▶ **Travail demandé**: Extrayez mot pour mot le passage de l'article sur le comédien Issiaka Kané qui va de « Un festival à » jusqu'à « de belles images. » inclus.

Issiaka Kané dit Chakaba a l’art dans le sang. Dès le bas âge, il dit avoir choisi le théâtre et la danse comme potentielles professions. C’était une façon pour lui de se construire un avenir, malgré le fait que le comédien était considéré comme un bouffon. Les téléspectateurs maliens l’ont découvert sur le petit écran dans la pièce de théâtre “Chakaba ka muso ko”. A la suite, le cinéaste Souleymane Cissé valorise son talent dans le film “Yeelen” en 1987. Une occasion pour le jeune comédien de faire le tour du monde. Faudrait-il rappeler qu’il est l’épouse de la regrettée Mamou Diabaté dite Mamou Dièman. Nous avons décidé de le rencontrer dans le cadre de la rubrique “Que sont-ils devenus ?” pour informer l’opinion de sa situation. Certes il n’est pas malade, mais il traverse des moments difficiles. Il garde le moral, c’est d’ailleurs un homme  très lucide, avec une grande vision de l’art malien. Mais en réalité, l’homme n’a rien gagné dans l’art. Comment ? Vivons ensemble la vie misérable de l’artiste au talent multidimensionnel.

Notre entretien avec le comédien  Issiaka  Kané était prévu pour le vendredi dernier, juste avant la prière. Mais, il nous appela pour dire que le drapeau national est sacré pour lui. Comme le Mali devait jouer à 14h contre la Tunisie à la CAN 2019 en Egypte, il proposa de différer l’interview après le match. Sinon il serait difficile qu’il se démette de la pression avant la fin de la rencontre des Aigles. Au risque de nous offusquer, Chakaba décida d’effectuer le déplacement chez nous, aux environs de 16H. Le directeur du journal, qui suit de très près l’évolution de la rubrique “Que sont-ils devenus ?”, a apprécié à sa juste valeur cette initiative de l’artiste.

Un festival à l’honneur de Mamou Dièman

Issiaka Kané est un homme aimable, mais depuis le décès de son épouse, la cantatrice Mamou Diabaté dite Mamou Dièman, il est tombé dans le dénuement. Les deux époux étaient tellement liés, qu’il a de la peine à se défaire du choc. Pour immortaliser  son ex-femme, Chakaba organise chaque année “le Festival du Marigot”, non loin du pont Richard. Ce lieu est devenu un palais. Chaque jour, il entretient les abords du marigot qui relève de son territoire, bien aménagé et décoré avec de belles images.

▶ **Contenu des données**:

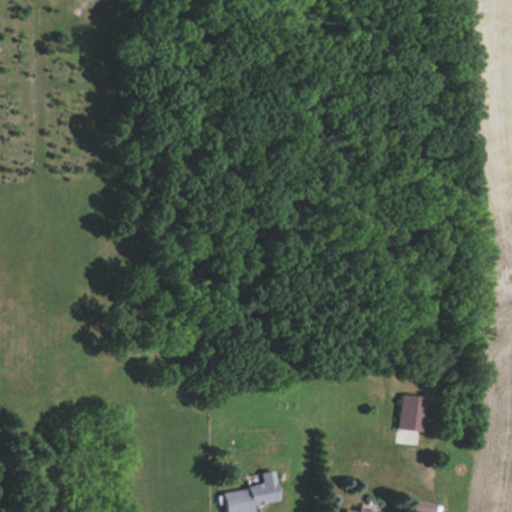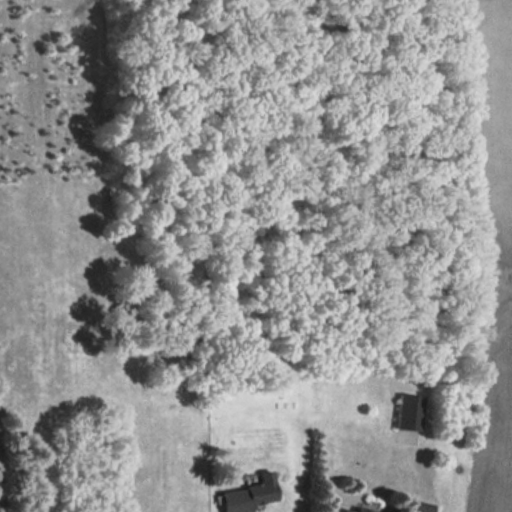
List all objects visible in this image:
crop: (490, 250)
building: (409, 412)
building: (409, 413)
building: (247, 495)
building: (249, 495)
building: (420, 506)
building: (421, 507)
building: (356, 510)
building: (358, 510)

▶ **Solution proposée**:
Un festival à l’honneur de Mamou Dièman

Issiaka Kané est un homme aimable, mais depuis le décès de son épouse, la cantatrice Mamou Diabaté dite Mamou Dièman, il est tombé dans le dénuement. Les deux époux étaient tellement liés, qu’il a de la peine à se défaire du choc. Pour immortaliser  son ex-femme, Chakaba organise chaque année “le Festival du Marigot”, non loin du pont Richard. Ce lieu est devenu un palais. Chaque jour, il entretient les abords du marigot qui relève de son territoire, bien aménagé et décoré avec de belles images.